● ASSIGNMENT
Without any of its pictures, the listing below should be output exactly.

● DATA EXTRACT
● ● ● ●
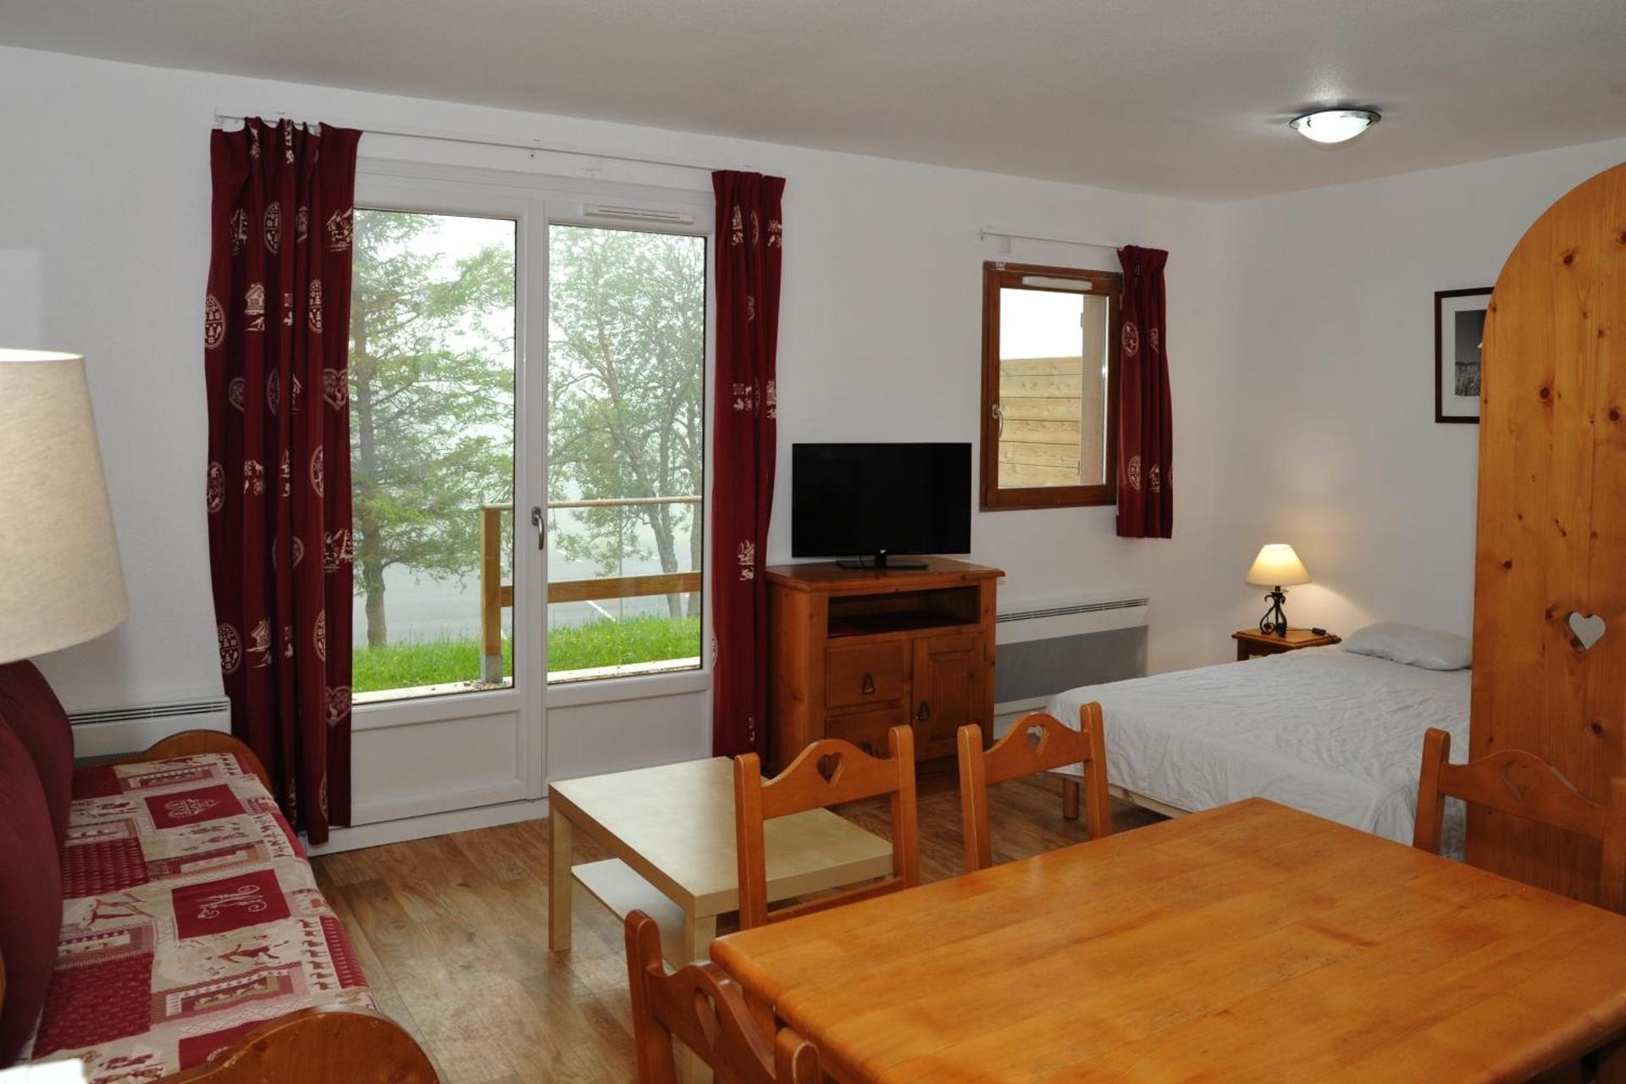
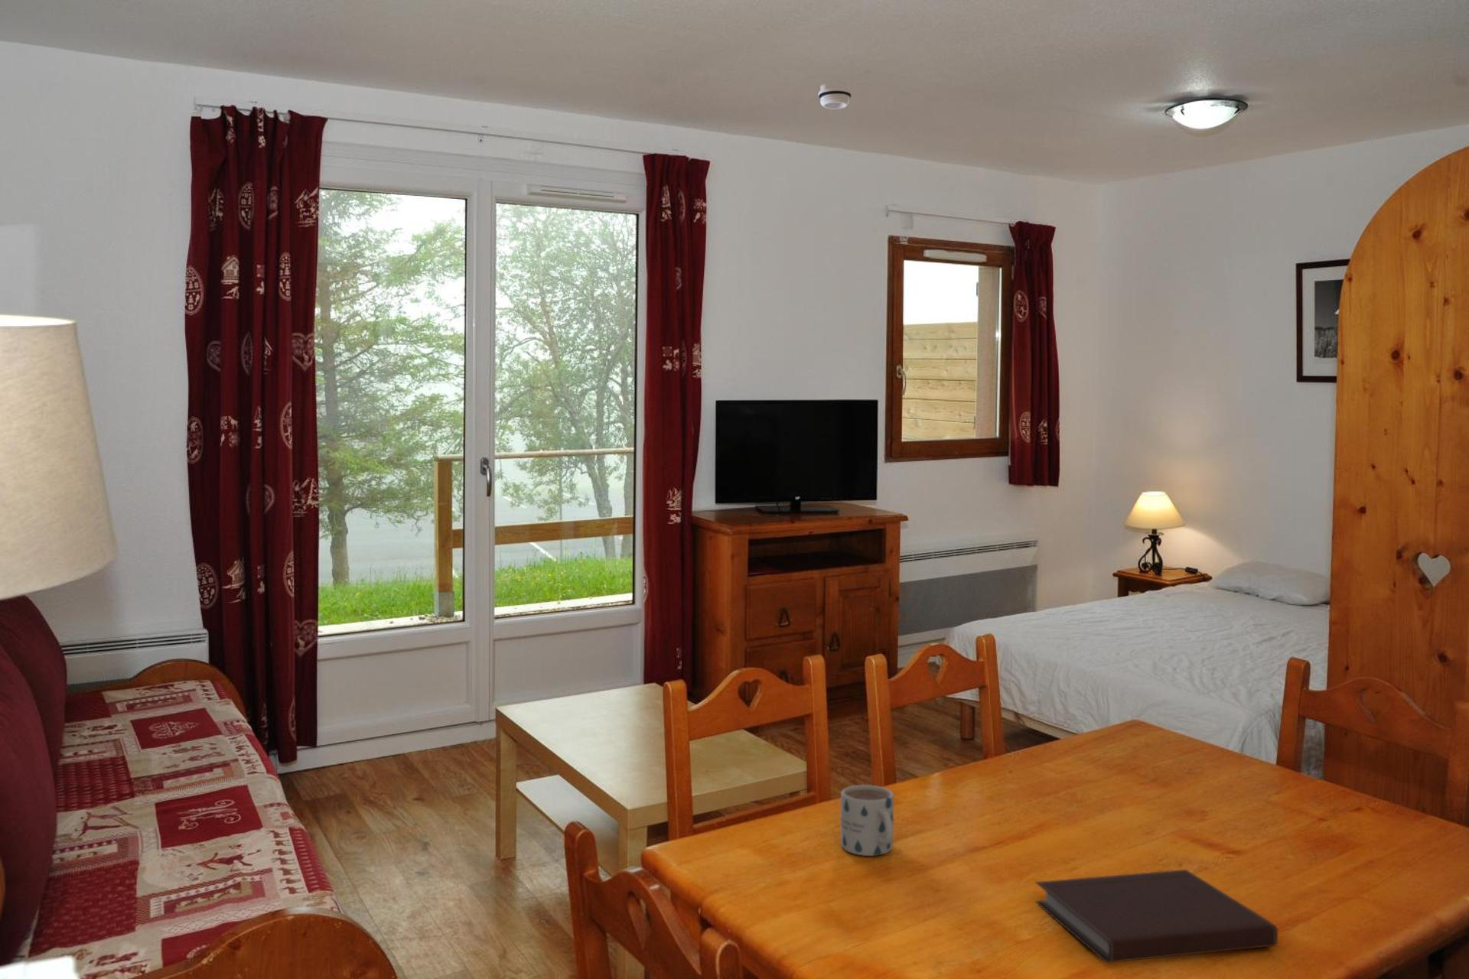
+ notebook [1034,869,1279,964]
+ mug [841,785,894,857]
+ smoke detector [818,81,853,110]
● ● ● ●
● SOLUTION TO THIS TASK
+ notebook [1034,869,1279,964]
+ mug [841,785,894,857]
+ smoke detector [818,81,853,110]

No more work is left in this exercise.